Hag-Seed

Hag-Seed Summary and Analysis of Part Two: A Brave Kingdom

Summary

Estelle gets in touch with Felix and requests to have lunch with him. At lunch, Estelle tells Felix that Sal O'Nally and Tony Price -- the latter of whom has recently been appointed Minister of Justice -- are coming to Fletcher Correctional to see one of Felix's productions. It is here that Felix decides that he will put on The Tempest, defending his choice to Estelle by asserting that the play is about prisons. When the three-month semester begins, Felix enters Fletcher and speaks briefly with the security guards, Madison and Dylan, about The Tempest. The men are barely familiar with it, but they are interested to see what kind of performance Felix is planning. Felix enters the room where he meets his students and takes inventory of what he has to work with, thinking to himself, "This is the extent of it...my island domain. My place of exile. My penance. My theatre" (82).

After introductions between him and his students, Felix pitches the performance to the inmates and announces that they are doing The Tempest. He briefly describes some of the characters, noting that he will play Prospero, the patriarchal magician who controls the island. The inmates are confused as to why they are not performing something with more action and violence, like one of Shakespeare's tragedies. None of the men want to play Miranda, Prospero's daughter, or Ariel, Prospero's servant-spirit who enacts much of Prospero's "magic." Felix announces that nobody will have to play Miranda as he is bringing in an actress from outside of Fletcher. He then instructs the men to read through the play and find all of the swear words and insults in Shakespeare's original script. This is the only cursing the men will be allowed to do for the remainder of the semester. One of the terms, "Hag-Seed," is used to describe Caliban, Prospero's servant and native of the island, who is often treated as lesser and savage.

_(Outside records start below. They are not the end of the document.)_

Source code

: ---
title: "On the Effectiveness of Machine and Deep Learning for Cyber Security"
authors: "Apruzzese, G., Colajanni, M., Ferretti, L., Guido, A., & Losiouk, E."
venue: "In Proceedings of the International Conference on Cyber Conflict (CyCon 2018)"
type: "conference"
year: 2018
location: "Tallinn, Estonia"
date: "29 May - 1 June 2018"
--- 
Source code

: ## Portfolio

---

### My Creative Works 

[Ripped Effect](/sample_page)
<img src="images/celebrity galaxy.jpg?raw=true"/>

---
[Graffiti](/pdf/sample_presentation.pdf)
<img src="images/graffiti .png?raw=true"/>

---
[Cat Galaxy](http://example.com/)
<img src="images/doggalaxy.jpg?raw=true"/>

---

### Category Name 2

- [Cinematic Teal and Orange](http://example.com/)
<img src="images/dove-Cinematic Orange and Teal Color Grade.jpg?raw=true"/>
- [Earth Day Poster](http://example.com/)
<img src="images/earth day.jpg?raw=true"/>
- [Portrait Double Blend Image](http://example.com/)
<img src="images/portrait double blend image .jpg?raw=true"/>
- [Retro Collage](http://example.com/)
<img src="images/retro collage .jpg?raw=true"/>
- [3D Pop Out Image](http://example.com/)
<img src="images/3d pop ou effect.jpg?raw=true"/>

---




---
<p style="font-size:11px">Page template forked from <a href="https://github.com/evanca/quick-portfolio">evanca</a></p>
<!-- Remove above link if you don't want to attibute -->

Felix has lunch with Anne-Marie Greenland, an actress whom he had originally wanted to play Miranda twelve years ago in his Makeshiweg production of The Tempest. She is a slender dancer with a tough personality, and after initial hesitation, she agrees to the role. Back at Fletcher, Felix engages the players in a discussion about Ariel, encouraging them to think of him as something other than a spirit or fairy. Together, the men decide that Ariel should be portrayed as an alien-like figure, and suddenly multiple people want to play him. Felix has the men rank their preferred characters before making the ultimate casting decisions. After seeing that nobody wants to play Caliban, Felix launches another discussion about his character and the men conclude that there are multiple intriguing layers to the role. The final assignment before production begins on The Tempest is for the inmates to count the number of prisons in the play.

Analysis

The second part of the novel is dedicated largely to the work of the Fletcher Correctional Facility players and Felix's role as their program director. Through the many conversations and discussions Felix has with his group of students, Atwood essentially performs a literary analysis of The Tempest for the reader and further emphasizes how so many aspects of The Tempest (and the novel at hand) may raise ambivalent or even confused reactions. The players, for example, are initially averse to playing Ariel, as he is presented in the play as a "sprite" or "fairy," and the feminine connotations of such a role make the men uncomfortable. However, after class discussion in which Felix encourages his students to consider Ariel's function in the play, rather than simply his title, the men are able to begin thinking more seriously about the implications of Ariel as a catalyst, as well as his servant-master relationship to Prospero. As such, these discussions staged between Felix and his students are actually small dramatizations of literary analysis in which readers are encouraged to think beyond a superficial reading of the text.

This section of the book also draws parallels between the inmates at Fletcher Correctional Facility and the multiple "imprisoned" characters in Shakespeare's The Tempest, specifically Ariel and Caliban. Felix tells his students that there are multiple forms of prison in the play, and one of the prisons the players gravitate most toward is the relationship between Prospero and Caliban. Again, the class discussions represent a literary analysis of Caliban that reveals the more ambivalent reading of his character: just as the inmates have all been imprisoned because of crimes they have committed, so has Caliban been rejected by Prospero for his attempted rape of Miranda. However, the novel and the play both raise the question of how to address such criminal behavior. Is the characterization of Caliban as a savage in The Tempest warranted or not? Likewise, what are we to think about prisoners in the federal prison system? Does one crime define them as criminals for the rest of their lives? Through the shared analysis of Caliban's character, the students are able to present these ideological questions -- central to both The Tempest and Hag-Seed -- to the reader in a contemporary context.